Processing Event Streams with Kafka, Spark and Flink

Published in

Sogeti Data | Netherlands

8 min readMar 26, 2021

Overview

Developing data analytics algorithms on streaming data can be a time-consuming job. Before you can get to the development part, it often takes some time to get an environment up and running. This example project is meant to help the reader easily set up a minimal containerized environment with Kafka, Zookeeper, Spark and Flink with up-and-running data streams so you can immediately start working on the models or algorithms to process the data.

The project contains the following components:

A Kafka cluster, managing topics and partitions.
A Kafka producer, publishing data from a CSV file to a Kafka topic at a regular interval.
A Zookeeper instance needed for managing the Kafka cluster.
A consumer using Spark Structured Stream to process the incoming messages.
A consumer using Apache Flink to process the incoming messages.

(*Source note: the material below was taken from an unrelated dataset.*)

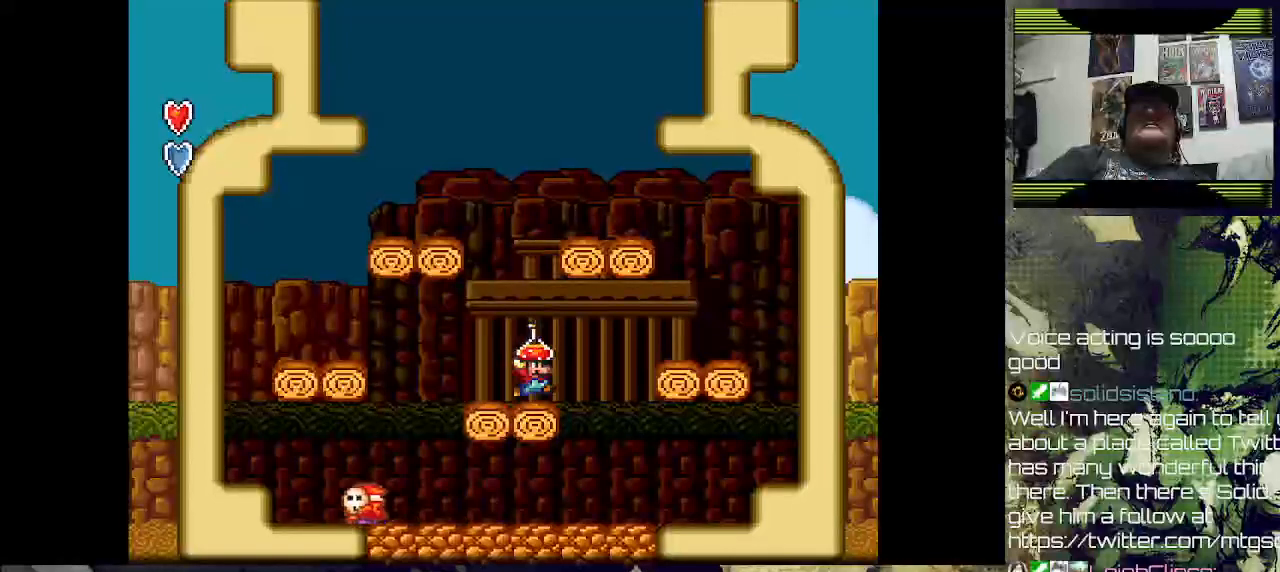
Gameplay with a controller (PlayStation layout); each line is a JSON object with the inputs held at the frame after it. "events" lists button and stick changes between this image and that frame as [ms after this image, input, new state], when the widget could be followed in between.
{"buttons": [], "left_stick": "center", "right_stick": "center", "events": [[33, "CROSS", "down"], [333, "DPAD_RIGHT", "up"], [367, "CROSS", "up"]]}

In this example, the producer node publishes data of the names and ages of some users, and the consumer nodes each calculate their average ages over a sliding time window, using the Spark and Flink frameworks. Python is used for all implementations.

Source code:

ArmenShamelian/kafka-spark-flink-container

This is an example project setup with Kafka, Spark and Flink. It contains: A Kafka producer sending data over a topic…

github.com

Apache Kafka

Apache Kafka is an open-source distributed streaming platform. Originally it was developed by LinkedIn, these days it’s used by most big tech companies. Kafka allows for large-scale fault-tolerant communication between systems in a distributed way. It’s also compatible with many programming languages and reporting tools. Kafka’s use cases include real-time processing or analyzing of transactions, sensor data or logs, but also to make data available for use across the entire business. However, it takes a high level of in-depth knowledge to configure and manage a large-scale Kafka pipeline optimally. For streaming only a small amount of data, traditional messaging queues such as RabbitMQ are more suitable.

The key components of Kafka are the producers, consumers, and brokers.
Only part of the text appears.